Parte tutto da un desiderio, da un sogno. Anche cercare casa. Per creare una famiglia, per trovare un’abitazione vicina al posto di lavoro, oppure per scegliere dove passare in tranquillità la vecchia. E’ da questi sogni che prende vita il «progetto casa» ed è grazie a loro che la vita prende sapore.
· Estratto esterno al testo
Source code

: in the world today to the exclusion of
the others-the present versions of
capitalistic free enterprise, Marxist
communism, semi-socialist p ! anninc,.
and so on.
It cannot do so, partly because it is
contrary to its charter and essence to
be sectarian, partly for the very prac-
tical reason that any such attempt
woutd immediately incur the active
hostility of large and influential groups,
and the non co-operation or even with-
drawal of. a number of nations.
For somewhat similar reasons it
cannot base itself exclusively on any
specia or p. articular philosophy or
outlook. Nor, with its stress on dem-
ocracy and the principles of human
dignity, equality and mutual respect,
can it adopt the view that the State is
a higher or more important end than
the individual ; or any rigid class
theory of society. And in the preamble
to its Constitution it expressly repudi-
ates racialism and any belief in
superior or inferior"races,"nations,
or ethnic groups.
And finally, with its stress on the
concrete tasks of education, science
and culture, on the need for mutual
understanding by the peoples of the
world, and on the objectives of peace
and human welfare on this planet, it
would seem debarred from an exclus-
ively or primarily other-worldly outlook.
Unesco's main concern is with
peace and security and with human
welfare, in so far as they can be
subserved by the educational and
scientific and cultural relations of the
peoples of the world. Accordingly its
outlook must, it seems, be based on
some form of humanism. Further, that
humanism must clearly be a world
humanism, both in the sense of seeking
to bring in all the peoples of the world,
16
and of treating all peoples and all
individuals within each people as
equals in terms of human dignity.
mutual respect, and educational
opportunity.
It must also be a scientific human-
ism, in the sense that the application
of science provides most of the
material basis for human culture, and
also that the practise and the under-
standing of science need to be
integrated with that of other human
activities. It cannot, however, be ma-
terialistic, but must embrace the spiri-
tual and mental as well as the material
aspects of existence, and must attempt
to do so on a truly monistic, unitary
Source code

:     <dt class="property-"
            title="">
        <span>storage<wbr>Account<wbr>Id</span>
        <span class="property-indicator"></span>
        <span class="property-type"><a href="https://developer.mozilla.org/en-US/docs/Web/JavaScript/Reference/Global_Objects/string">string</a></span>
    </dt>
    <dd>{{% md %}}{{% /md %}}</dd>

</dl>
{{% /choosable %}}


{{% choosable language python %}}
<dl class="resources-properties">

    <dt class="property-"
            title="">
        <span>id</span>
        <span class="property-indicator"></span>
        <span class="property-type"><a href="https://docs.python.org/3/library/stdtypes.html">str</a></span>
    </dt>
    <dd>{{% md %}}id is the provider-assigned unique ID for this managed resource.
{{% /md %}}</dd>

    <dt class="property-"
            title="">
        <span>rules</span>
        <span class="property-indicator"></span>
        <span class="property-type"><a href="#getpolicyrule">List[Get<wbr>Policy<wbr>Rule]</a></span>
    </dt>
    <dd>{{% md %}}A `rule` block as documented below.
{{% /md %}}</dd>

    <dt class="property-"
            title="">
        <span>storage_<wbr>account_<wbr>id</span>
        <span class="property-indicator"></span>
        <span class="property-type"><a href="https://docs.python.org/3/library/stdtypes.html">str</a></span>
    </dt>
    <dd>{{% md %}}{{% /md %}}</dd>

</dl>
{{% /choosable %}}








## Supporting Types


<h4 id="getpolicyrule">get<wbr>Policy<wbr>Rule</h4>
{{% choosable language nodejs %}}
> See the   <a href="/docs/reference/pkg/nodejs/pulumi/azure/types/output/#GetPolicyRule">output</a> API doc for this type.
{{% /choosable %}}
Scegliere un’abitazione, tuttavia, è una faccenda molto seria, dove è facile illudersi. Perché manca l’esperienza e la consapevolezza delle proprie possibilità economiche, perché si hanno idee poco chiare. O perché non si è affiancati da professionisti competenti e trasparenti. Molto prima della vendita, infatti, il consulente immobiliare deve sapere interpretare le esigenze di chi cerca casa e poi individuare le possibilità partendo dal budget di spesa. Senza promettere illusioni, ma prospettive concrete dove sogni, soldi e opportunità sono in equilibrio: una casa in un contesto ricco di servizi, o vicina alla scuola dei figli, consente di ottimizzare i tempi e “liberare” ore da dedicare agli affetti. Senza escludere alternative all’acquisto: l’affitto, per esempio, è una scelta che consente di familiarizzare con un nuovo contesto e, successivamente, decidersi per l’acquisto dell’immobile.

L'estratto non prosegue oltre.